**FRAGMENTO:**
▶
Una disputa entre el conjunto de los investigadores y el ya citado director del Centro Regional Oaxaca obligó a la diáspora a la mayor parte de ellos. Nosotros nos adscribimos al Centro Morelos del INAH en 1980, donde estudiamos los rituales y publicamos la historia del pueblo nahua de Tetelcingo [Vecinos de Tetelcingo 1981]. Durante esos años cursé el doctorado en Sociología en la FCPYS de la UNAM, grado que obtuve en 1985. De mi segunda alma mater he recibido menciones honoríficas y la medalla Gabino Barreda al Mérito Universitario (1980). En 1986 ingresé en el Sistema Nacional de Investigadores de CONACYT (SNI) como Nivel I y en 2015 me han entregado el tercer nombramiento como Nivel III, que me fue otorgado por primera vez en 2007, por 15 años más.
◀
**OBJETIVO A:**
Responde, por favor, estas preguntas sobre el fragmento:
(i) ¿A qué centro del INAH se adscribieron en 1980?
(ii) ¿En qué año se obtuvo el doctorado en Sociología?
(iii) ¿En qué año fue el ingreso al Sistema Nacional de Investigadores?

**REGISTROS PROPORCIONADOS:**
▶
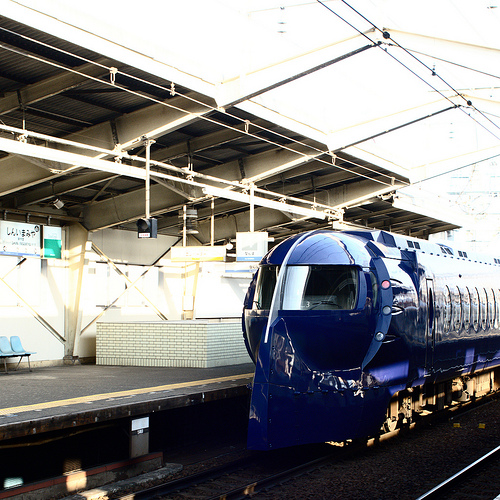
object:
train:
◀
▶
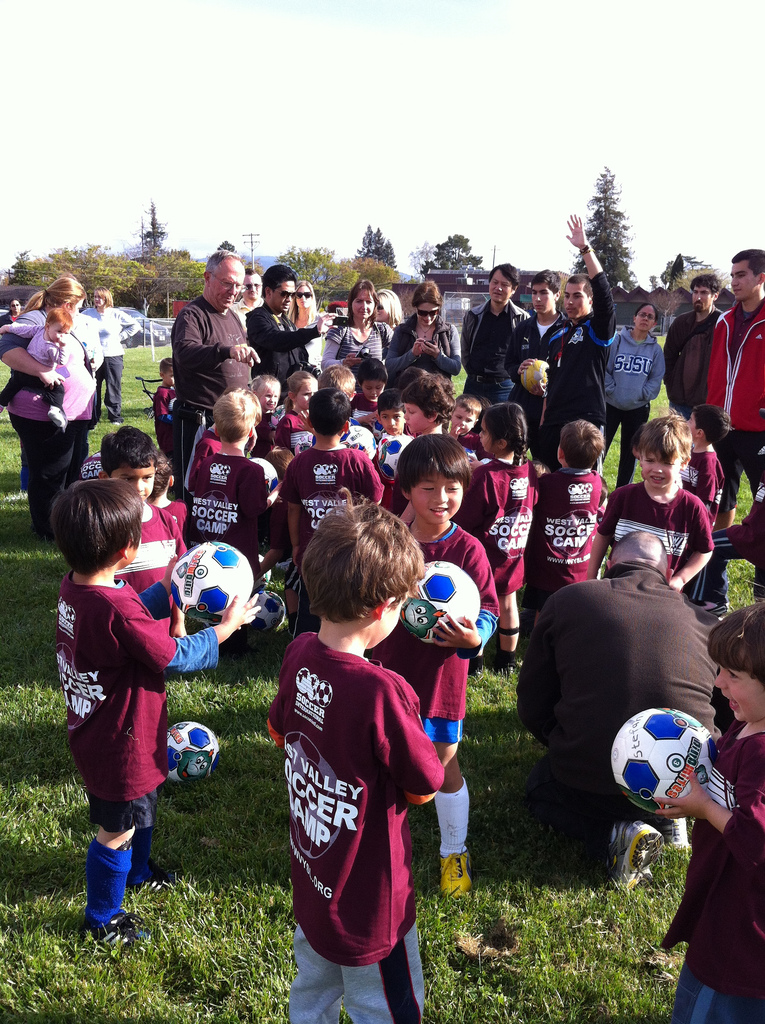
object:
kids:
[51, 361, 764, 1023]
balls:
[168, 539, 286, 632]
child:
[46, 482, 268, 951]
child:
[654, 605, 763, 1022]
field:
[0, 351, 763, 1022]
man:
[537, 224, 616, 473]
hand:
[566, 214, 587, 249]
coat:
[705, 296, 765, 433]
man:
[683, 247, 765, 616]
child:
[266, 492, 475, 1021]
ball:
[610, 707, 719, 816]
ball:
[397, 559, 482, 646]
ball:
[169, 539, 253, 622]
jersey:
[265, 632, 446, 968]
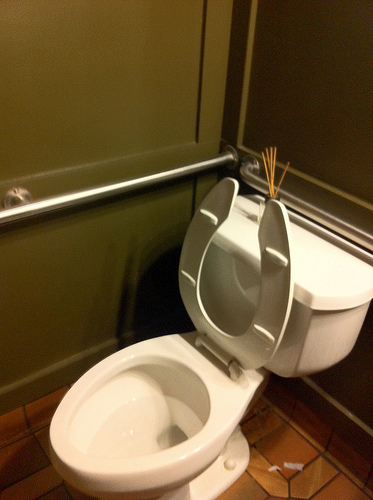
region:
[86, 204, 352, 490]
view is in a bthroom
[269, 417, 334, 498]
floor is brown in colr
◀
▶
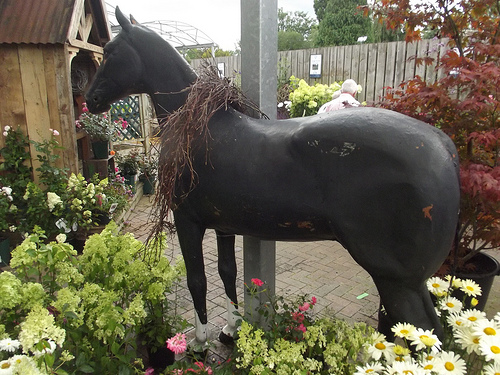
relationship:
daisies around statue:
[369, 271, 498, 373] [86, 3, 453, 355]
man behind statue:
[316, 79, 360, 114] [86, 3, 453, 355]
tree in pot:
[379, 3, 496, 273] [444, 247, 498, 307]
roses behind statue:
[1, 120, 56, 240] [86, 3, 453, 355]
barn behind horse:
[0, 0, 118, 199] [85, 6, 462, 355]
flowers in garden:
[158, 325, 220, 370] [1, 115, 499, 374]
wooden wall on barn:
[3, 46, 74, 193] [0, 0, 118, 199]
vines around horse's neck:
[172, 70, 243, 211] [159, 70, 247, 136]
◀
**OBJETIVO B:** Extrae de los registros cada línea que contenga la palabra "statue", respetando mayúsculas y minúsculas.

**RESULTADO A:**
(i) Al Centro Morelos del INAH.
(ii) En 1985.
(iii) En 1986.

**RESULTADO B:**
daisies around statue:
man behind statue:
roses behind statue:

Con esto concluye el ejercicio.